Last year saw crimeware writers turn old school and utilise parasitic viruses with a pecuniary mission such as Grum, Virut, and Almanahe, McAfee technical sales director, Michael Santonas, said. Variants of an older parasitic threat, Philis, multiplied 400 per cent, while 400 variants of newcomer, Fujacks, were catalogued. McAfee expects a continued interest in parasite activity, with overall parasitic malware expected to grow 20 per cent in 2008, he said.
DO YOU COME HERE OFTEN?
A report on the Reuters wire service in December alleged that a Russian company had created an online flirting bot called CyberLover, which trawled online dating websites to 'flirt' with unsuspecting women and potentially steal their personal details. Security vendor, PC Tools, told Reuters the Russian pillow-talking bot could be hitting an online chat or dating website near you. According to PC Tools, CyberLover's artificial intelligence is convincing enough that users have trouble distinguishing the bot from the genuinely amorous. Even though the slick chat it employs means it can establish 20 'relationships' an hour - the romance could turn serious, the vendor warned.

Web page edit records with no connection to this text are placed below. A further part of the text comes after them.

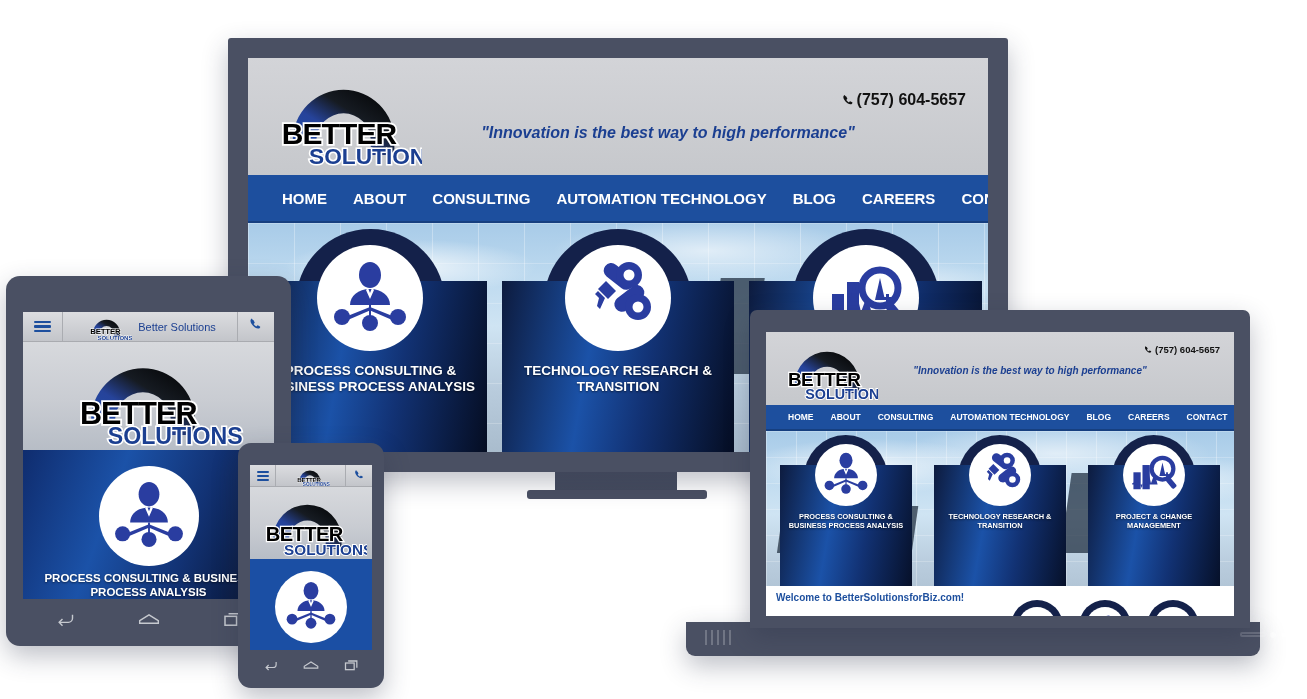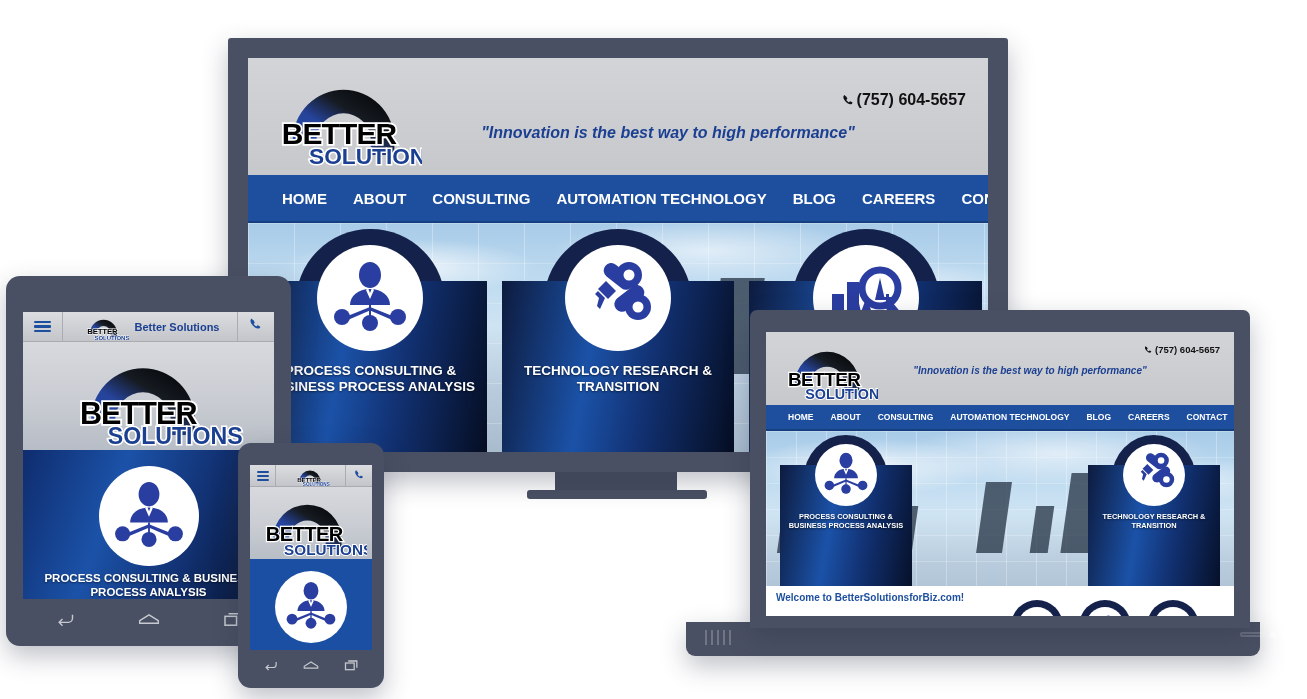"Better Solutions" .m-brand .btxt { font-weight: bold -> normal }
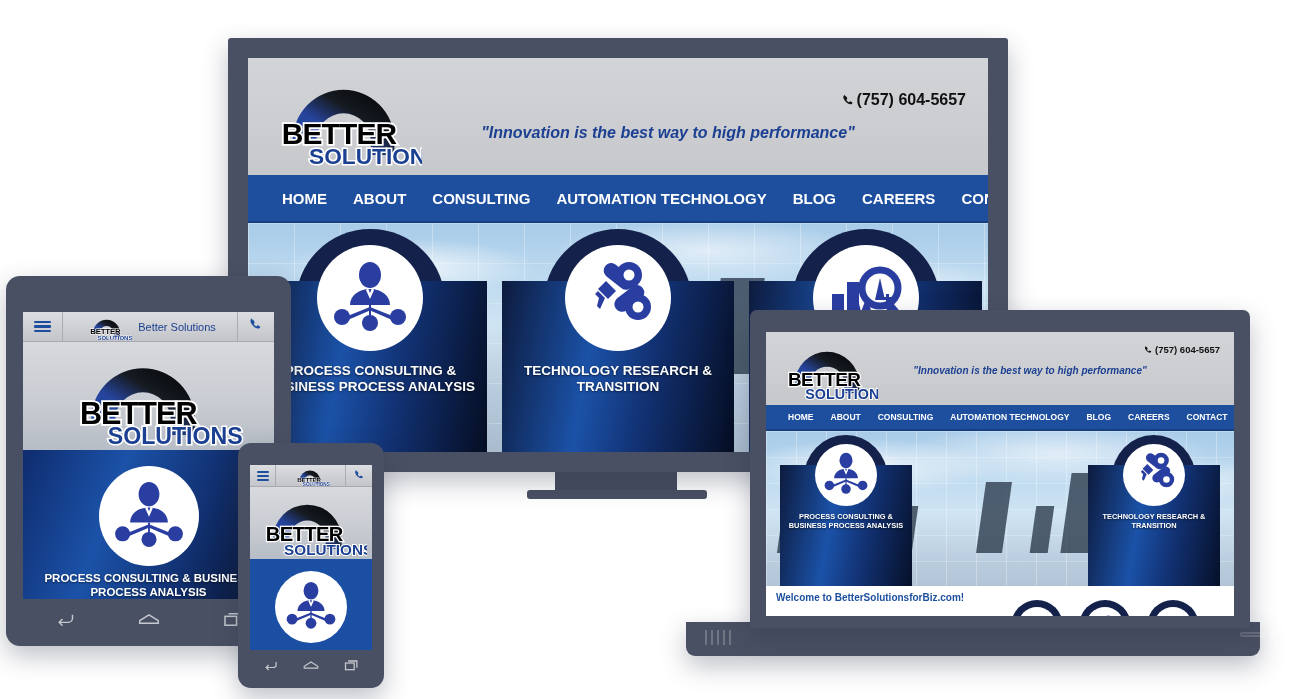"PROJECT & CHANGE" div.panel { html: none -> <div> <div></div> <div></div> <div> <span> <svg> <g> <rect></rect> <rect></rect> <path></path> <circle></circle> <rect></rect> <path></path> <rect></rect> <rect></rect> </g> </svg> </span> </div> <div>PROJECT &amp; CHANGE MANAGEMENT</div> </div> }
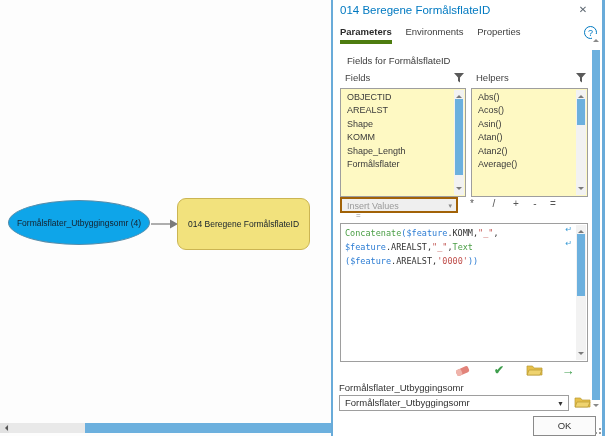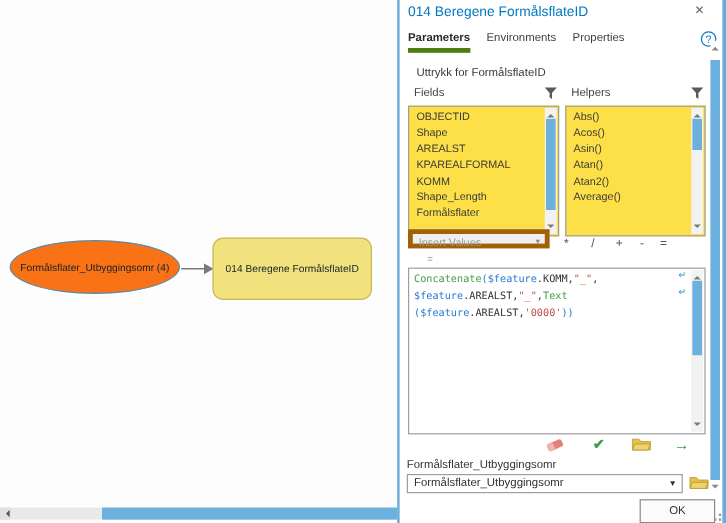"Uttrykk for FormålsflateID" div.expr-label { text: Uttrykk -> Fields }
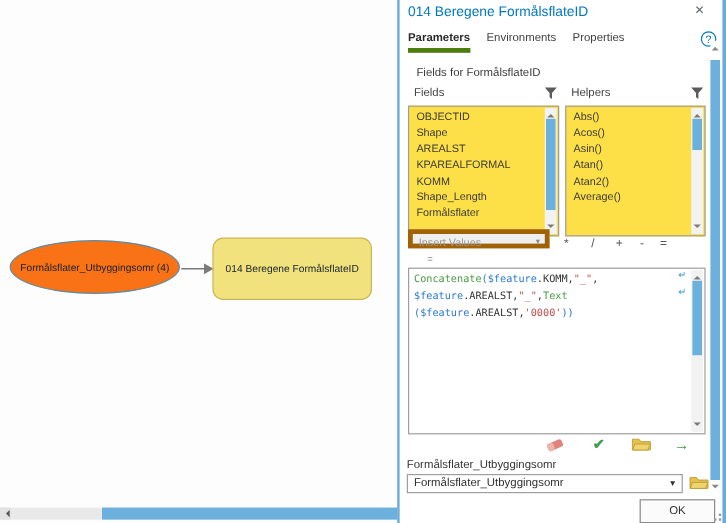"OBJECTID" .listbox { background: #fde047 -> #fef9c3 }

"As a tool that can be used by hackers to conduct identity fraud, CyberLover demonstrates an unprecedented level of social engineering," PC Tools senior analyst, Sergei Shevchenko, said. CyberLover compiles name, contact information and photos on every person it 'meets', and can encourage the smitten or curious to visit its own 'personal' website - offering the potential for more serious malware attacks to be launched.

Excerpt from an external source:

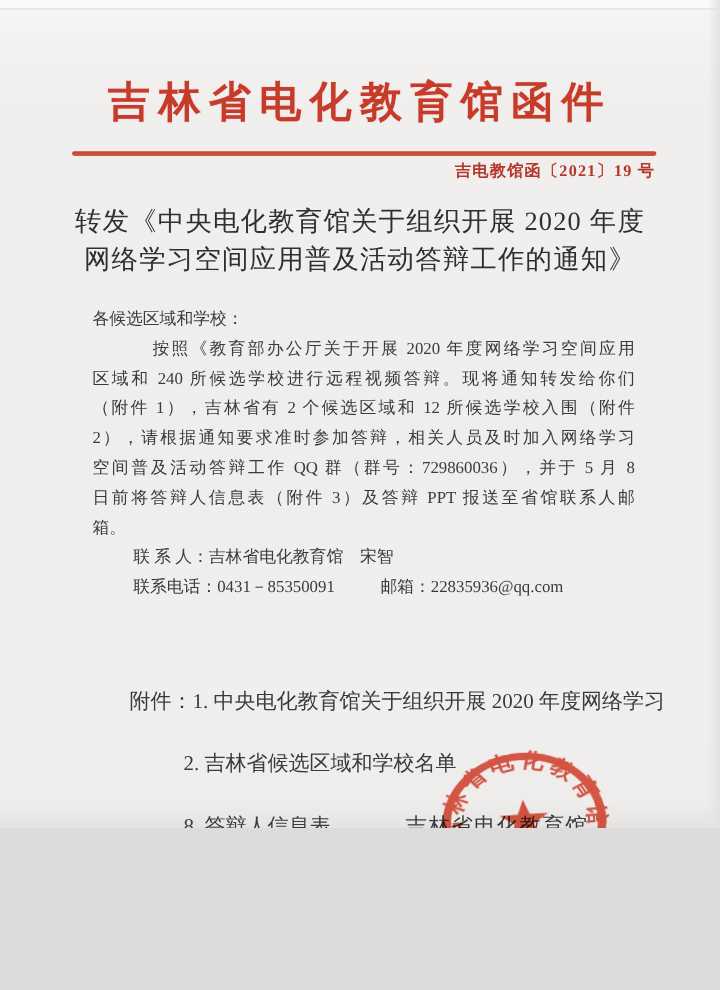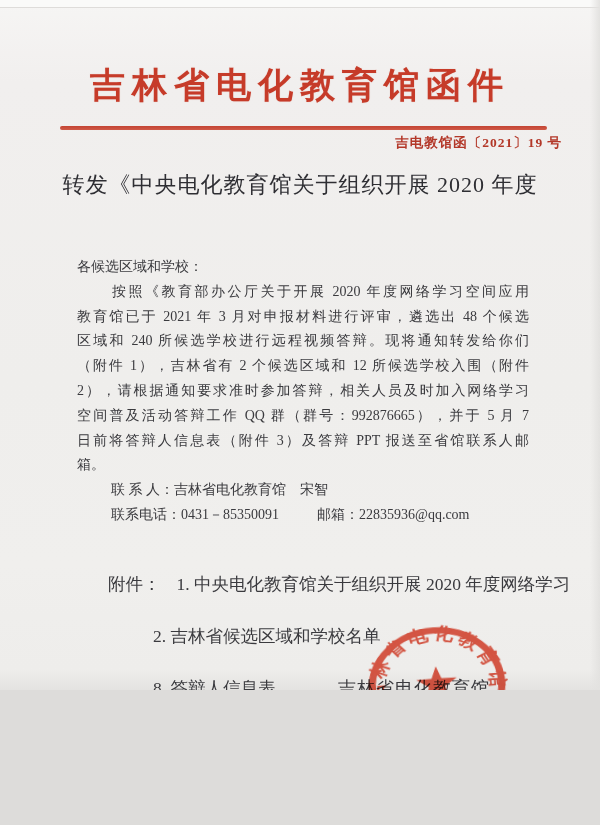"吉电教馆函〔2021〕19 号" .doc-number { right: 38px -> 54px }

Shevchenko said the program can monitor Internet browser activity, automatically recognise and fill in the fields in the Web pages, generate keystrokes and mouse clicks, and post messages, URLs, files and photos.
Allegedly, though, the Russian company that invited CyberLover said it was not created to commit fraud but as a legitimate tool for online interaction.
Various news reports at the time claimed CyberLover would launch worldwide in February. Sadly, ARN didn't get to meet CyberLover: the website, www.cyberlover.ru, was offline.
Nicholson said rootkits had grown into an issue of their own, largely due to a paucity of quality rootkit solutions. This was especially within Internet security packages. "Keyloggers and things like that, link into identity theft," she said. "So you're still getting traditional malware but the actual payload is more fraudulent."
Gartner security analyst, Andrew Walls, said today's malware creators aren't as interested in simply taking a machine offline. Instead, smart cyber criminals want their malware to work undetected in the background and are trying to lift specific information, such as personal data. In some ways, he suggested, such attacks could be getting easier as increasing automation of systems meant fewer human eyeballs were monitoring any given network or machine for aberrant behaviour.
Sophos Endpoint Security and Control 7.0 includes a rootkit detection module. Resellers should check their solution of choice has something of the sort, Nicholson said. Resellers should also assess service response time to unpredictable attacks and whether a vendor had strong local support and their own technology, she said.
05 APPLICATION BASED THREATS
Gartner's Walls said 2008 would see more emphasis on threats targeting the application, rather than the operating system. Although Microsoft's latest operating system, Vista, is likely - like previous iterations of the Windows platform - to act as a honeypot for myriad attacks as adoption rises, more hackers and crackers are going to seek a way into the PC via specific applications - like instant messaging or VoIP. McAfee's Santonas said Vista remains a focus for risk regardless of Microsoft's efforts to boost the operating system's security. "There were more vulnerabilities discovered in the first few months of release than in the first nine months of XP," he said. "Some of those vulnerabilities might not be as critical but it gives you an indication of vulnerability."
Trend Micro's May said the move to virtualisation also raised questions around protecting virtual applications and machines. He said products around this issue would soon be announced.
Cisco's Bradley said most people focusing on data leakage had looked at endpoint security. Products such as Network Access Control (NAC), and Trend Micro's Endpoint Security and OfficeScan help. However, resellers needed to look at more network-centric solutions for the best possible response to application-based threats, Bradley said.
"You need to look at protecting the applications themselves," he said.
Resellers need to skill up to tackle the multiplicity of threats and threat vectors - with an eye to the actual targeting of applications. Gone are the days when a reseller could get by bundling in an Internet security package in a deployment, he said. "Resellers have tended to have a data-center team, a security team, a networking team - all these silos of information. You've got to get them to share knowledge [to tackle the modern security challenges]," Bradley said.